Figure 3. Metagenome function analysis separates centenarians from the other subjects in agreement with genus and urine metabolite clustering

a, Hierarchical Ward-linkage clustering based on the Pearson correlation coefficients of the abundance of KO genes, filtered for KO gene subject presence ≥ 1 in at least 8/9 subjects. KO genes are clustered in the vertical tree and color-coded according to the first level of KEGG classification or the second level for functions concerning metabolism. 2719 KO genes confidently classified in the KEGG database are visualized. The bottom panel shows the relative abundance of the KEGG categories. b, Procrustes analysis combining Euclidean PCoA of functional microbiota (non-circle end of lines) with either Euclidean PCoA based on the genus dataset (circle-end of lines; upper graph) [8], or Euclidean PCoA based on the spectra of urine metabolites (circle-end of lines; lower graph) [22]. In both graphs color codes are per age group as in Figure 1.

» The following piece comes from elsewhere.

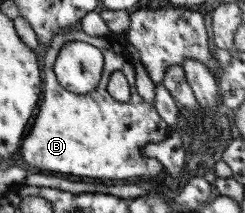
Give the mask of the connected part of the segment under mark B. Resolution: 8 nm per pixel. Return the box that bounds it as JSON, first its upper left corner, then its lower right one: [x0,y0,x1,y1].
[17,25,172,181]

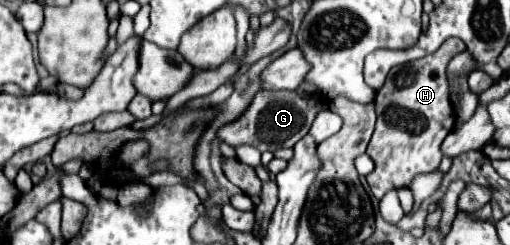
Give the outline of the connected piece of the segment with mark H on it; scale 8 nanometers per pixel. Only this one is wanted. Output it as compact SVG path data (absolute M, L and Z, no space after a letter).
M446 39L438 51L418 61L392 67L384 87L376 93L378 121L366 149L376 165L366 177L376 199L382 199L392 189L408 187L418 173L438 169L442 159L440 145L456 125L456 111L448 93L446 67L450 59L462 51L466 51L466 45L460 39Z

Figure 4. Age-related trajectory of gut microbiome functions

a, PCoA of Euclidean distances between KEGG KO profiles. Subjects are colored as in Figure 1. b, The position of each fecal microbiome along PC1, which described the largest amount of variation (82.5%) in the dataset, was plotted against age. Each circle is a subject colored as in Figure 1. PC1 was significantly related with age. c, Average (± SEM, error bar) PC1 coordinates obtained for functional cluster of KO genes, corresponding to KEGG pathways, used for building the PCoA. In this way pathways are ordered for: (1) negative value of PC1 coinciding with high concordance with ageing profile; (2) value of PC1 close to 0 coinciding with constant presence in the dataset; (3) positive value of PC1 coinciding with high concordance with the healthy adult profile.